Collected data

____________________

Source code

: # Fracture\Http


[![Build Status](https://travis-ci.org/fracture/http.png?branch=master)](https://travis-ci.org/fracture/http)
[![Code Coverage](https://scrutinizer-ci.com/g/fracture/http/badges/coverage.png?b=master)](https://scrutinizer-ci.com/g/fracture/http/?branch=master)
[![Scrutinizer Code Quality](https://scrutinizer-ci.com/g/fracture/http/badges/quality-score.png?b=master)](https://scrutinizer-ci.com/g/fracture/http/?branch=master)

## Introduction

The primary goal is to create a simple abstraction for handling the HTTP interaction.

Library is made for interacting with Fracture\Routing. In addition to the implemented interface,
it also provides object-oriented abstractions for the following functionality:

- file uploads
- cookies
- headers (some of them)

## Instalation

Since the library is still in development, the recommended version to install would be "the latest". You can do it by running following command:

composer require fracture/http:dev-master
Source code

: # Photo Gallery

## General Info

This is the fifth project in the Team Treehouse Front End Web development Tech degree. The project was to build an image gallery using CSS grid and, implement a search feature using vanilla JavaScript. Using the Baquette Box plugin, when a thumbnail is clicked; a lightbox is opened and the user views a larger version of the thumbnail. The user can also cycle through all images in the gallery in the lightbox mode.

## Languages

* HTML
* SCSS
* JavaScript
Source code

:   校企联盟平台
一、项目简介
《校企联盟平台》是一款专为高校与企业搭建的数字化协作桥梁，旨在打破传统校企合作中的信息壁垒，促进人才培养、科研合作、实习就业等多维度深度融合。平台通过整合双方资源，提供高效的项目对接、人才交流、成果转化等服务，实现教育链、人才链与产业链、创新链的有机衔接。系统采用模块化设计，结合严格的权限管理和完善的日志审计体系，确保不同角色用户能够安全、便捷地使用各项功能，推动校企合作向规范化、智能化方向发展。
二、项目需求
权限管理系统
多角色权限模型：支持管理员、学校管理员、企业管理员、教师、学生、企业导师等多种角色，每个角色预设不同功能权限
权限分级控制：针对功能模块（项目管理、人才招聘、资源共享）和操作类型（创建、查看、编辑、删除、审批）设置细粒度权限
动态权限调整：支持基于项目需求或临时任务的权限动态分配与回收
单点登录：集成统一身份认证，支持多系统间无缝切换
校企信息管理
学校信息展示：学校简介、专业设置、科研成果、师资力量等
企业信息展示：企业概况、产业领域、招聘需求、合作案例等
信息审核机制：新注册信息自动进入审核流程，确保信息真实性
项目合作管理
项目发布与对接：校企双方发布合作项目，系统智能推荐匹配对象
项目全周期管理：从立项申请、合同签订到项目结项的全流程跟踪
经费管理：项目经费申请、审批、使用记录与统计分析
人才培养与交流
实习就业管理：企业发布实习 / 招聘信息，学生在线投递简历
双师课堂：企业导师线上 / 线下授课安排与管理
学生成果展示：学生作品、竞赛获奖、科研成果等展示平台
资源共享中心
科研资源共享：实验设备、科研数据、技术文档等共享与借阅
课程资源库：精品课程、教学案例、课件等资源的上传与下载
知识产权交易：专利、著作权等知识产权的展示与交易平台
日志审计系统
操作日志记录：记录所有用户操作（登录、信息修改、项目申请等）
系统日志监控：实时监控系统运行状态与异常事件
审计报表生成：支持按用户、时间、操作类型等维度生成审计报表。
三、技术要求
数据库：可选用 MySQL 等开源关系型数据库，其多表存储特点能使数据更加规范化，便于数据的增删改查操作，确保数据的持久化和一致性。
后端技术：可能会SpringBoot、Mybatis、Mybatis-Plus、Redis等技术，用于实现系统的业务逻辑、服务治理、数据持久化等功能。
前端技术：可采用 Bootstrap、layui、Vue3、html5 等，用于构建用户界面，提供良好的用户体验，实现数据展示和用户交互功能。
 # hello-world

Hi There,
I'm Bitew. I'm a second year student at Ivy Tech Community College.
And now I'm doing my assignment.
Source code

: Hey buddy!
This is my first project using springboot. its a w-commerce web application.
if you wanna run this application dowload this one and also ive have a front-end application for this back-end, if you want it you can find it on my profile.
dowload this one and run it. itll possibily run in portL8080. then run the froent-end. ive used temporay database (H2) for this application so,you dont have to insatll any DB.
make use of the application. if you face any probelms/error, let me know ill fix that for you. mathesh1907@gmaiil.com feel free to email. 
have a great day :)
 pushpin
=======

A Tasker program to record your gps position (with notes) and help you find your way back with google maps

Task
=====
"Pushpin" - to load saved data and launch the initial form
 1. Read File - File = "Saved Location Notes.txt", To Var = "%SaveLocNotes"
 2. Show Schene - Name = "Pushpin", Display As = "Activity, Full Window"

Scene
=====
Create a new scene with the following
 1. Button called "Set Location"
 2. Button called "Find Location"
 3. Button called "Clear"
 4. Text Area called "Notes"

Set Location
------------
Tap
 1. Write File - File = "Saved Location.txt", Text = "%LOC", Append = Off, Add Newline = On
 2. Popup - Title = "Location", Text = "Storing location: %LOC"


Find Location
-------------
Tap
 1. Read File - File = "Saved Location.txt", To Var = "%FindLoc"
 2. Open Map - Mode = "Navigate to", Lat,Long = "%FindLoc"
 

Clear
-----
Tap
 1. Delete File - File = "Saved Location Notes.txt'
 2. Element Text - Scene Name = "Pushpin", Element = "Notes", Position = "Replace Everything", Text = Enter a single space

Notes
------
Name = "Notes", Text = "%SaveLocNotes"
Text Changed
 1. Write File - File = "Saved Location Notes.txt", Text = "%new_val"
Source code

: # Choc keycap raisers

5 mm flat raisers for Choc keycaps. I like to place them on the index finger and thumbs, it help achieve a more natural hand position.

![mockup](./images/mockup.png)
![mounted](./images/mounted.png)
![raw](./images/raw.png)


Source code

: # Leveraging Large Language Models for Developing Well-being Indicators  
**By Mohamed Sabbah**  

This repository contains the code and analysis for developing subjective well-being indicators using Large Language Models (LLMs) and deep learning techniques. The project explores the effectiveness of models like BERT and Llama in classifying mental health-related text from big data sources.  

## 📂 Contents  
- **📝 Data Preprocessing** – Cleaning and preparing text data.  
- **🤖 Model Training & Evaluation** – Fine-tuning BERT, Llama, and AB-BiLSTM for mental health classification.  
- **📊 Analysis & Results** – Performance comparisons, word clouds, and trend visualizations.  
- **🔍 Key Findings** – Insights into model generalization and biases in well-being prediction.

____________________

Pick out each line of the entries above that contains the string "BERT", and copy those lines in order.

> Exercise result:
This repository contains the code and analysis for developing subjective well-being indicators using Large Language Models (LLMs) and deep learning techniques. The project explores the effectiveness of models like BERT and Llama in classifying mental health-related text from big data sources.  
- **🤖 Model Training & Evaluation** – Fine-tuning BERT, Llama, and AB-BiLSTM for mental health classification.  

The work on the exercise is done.